The Ramp CEO's AI Spending Philosophy

Jasper: And, you know, I was listening to this podcast where I think it was the CEO of Ramp. Really good interview, by the way. If you search for it like Ramp, it's a financial product, Ramp, CEO, AI, podcast or something like that. You'll probably find it. But he was saying that he's concerned if any of his employees spend less money than their salary on AI credits. He's concerned because he's basically thinks, okay, you're not using AI enough.
If you're not spending enough on the AI tokens, I think they're called tokens. If you're not spending enough on the AI tokens, you're not using it enough. And basically that means your productivity is not what it could be.

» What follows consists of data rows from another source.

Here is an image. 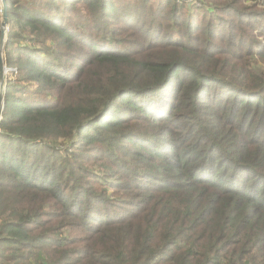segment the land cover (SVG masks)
<instances>
[{
  "label": "trees",
  "instance_id": "trees-1",
  "mask_svg": "<svg viewBox=\"0 0 264 264\" xmlns=\"http://www.w3.org/2000/svg\"><path fill=\"white\" fill-rule=\"evenodd\" d=\"M147 1L5 0L0 264H264V9Z\"/></svg>",
  "mask_w": 264,
  "mask_h": 264
},
{
  "label": "rangeland",
  "instance_id": "rangeland-1",
  "mask_svg": "<svg viewBox=\"0 0 264 264\" xmlns=\"http://www.w3.org/2000/svg\"><path fill=\"white\" fill-rule=\"evenodd\" d=\"M22 2L21 3H27V1L28 0H21ZM175 1V0H174ZM221 2H231L232 0H220ZM135 2L137 3V4H135ZM183 2H185V3H195V0H183ZM132 3H133V5L136 7V8H138V7H141L143 4H145L144 2H143V0H132ZM182 3V2H181ZM152 4L155 6V2H154V0H148L147 1V5H151L152 6ZM243 7H247V8H257V9H264V5L262 6V5H258L257 3H253L252 1H244L243 0ZM76 11H81V13H86V8L85 7H78V6H75L74 8H72L71 9V12H72V16H74V13L76 12ZM0 12H2V10H1V0H0ZM92 13V12H91ZM88 13H86L85 15H87ZM0 15H2V14H0ZM1 20H2V18L0 19V24H1ZM107 21H105L104 23L105 24H109L110 22H112V28H115V29H118V31L119 32H121L122 31V29L120 28V23H117V21H115V20H110V19H106ZM122 25V24H121ZM9 27H10V25L8 26V24H7V26H6V31H5V36H6V33L8 32V30H9ZM256 33V32H255ZM129 34V33H128ZM127 33H123V34H121L120 35V37L121 36H123V37H125V36H127L128 35ZM6 40V39H5ZM4 46H5V41H4ZM2 60H3V63H4V48H3V51H2ZM4 66H5V64H4ZM261 67H262V69H264V65H261ZM5 68H6V66H5ZM5 71H6V73H5V75H4V84H3V93H2V99H3V102H4V91H5V84H6V81L9 79V77H10V75H9V73H8V68H6L5 69ZM2 114V113H1ZM89 147H92V146H90L89 145ZM66 148V145H64V146H61L60 147V149H65ZM87 152H85V154H86ZM85 156V155H84ZM88 160V165L90 166V167H92V168H96L97 170H99V171H103V168L102 167H99L98 166V163L97 162H93V161H91L90 159H87Z\"/></svg>",
  "mask_w": 264,
  "mask_h": 264
},
{
  "label": "water",
  "instance_id": "water-1",
  "mask_svg": "<svg viewBox=\"0 0 264 264\" xmlns=\"http://www.w3.org/2000/svg\"><path fill=\"white\" fill-rule=\"evenodd\" d=\"M1 10H2V20L0 24V30H1V37H0V120H1V113L4 108V102L2 99V93H3V84H4V75L6 73L5 66L2 60V51L4 48V41H5V31L7 26V5L5 0H1Z\"/></svg>",
  "mask_w": 264,
  "mask_h": 264
}]
</instances>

This Isn't Like Previous Tech Shifts

Jasper: So there's really no excuse in my mind not to start using AI. And this is not something like anything in the past, any revolutionary ideas and tools and even the internet. It took years for it to really take off. I mean, the internet probably started around in the early 90s. It probably took like 10, 15, 20 years before everyone was like fully utilizing it. So you had a lot of time to adapt to it. That's not the case now.
You know, AI is moving so fast that if you're not diving into it now, like you're in a couple of years, you're going to be out of business probably. So it's really important. So just wanted to stress that.

Next Week's Tutorial

Jasper: But with that said, you know, this is it for this podcast. I highly recommend next week I'm going to release that podcast where I'm going to create that tool within 60 minutes. Highly, highly recommend. Even if you don't need property projections, just follow along with the process because you're going to learn so much more than just creating these projections. You're going to learn essentially how to use Cloud and that can just skyrocket your productivity.
So next week, guys, keep an eye out. Again, that's going to be mostly powerful to when you watch it and you follow along. So take a couple hours, block it off in your calendar, watch the video, follow along, build the tool with me. And I guarantee your mind will be pretty blown unless you're already heavily using AI and Cloud in particular. Unless you're already heavily using it, your mind is going to be pretty blown, I expect.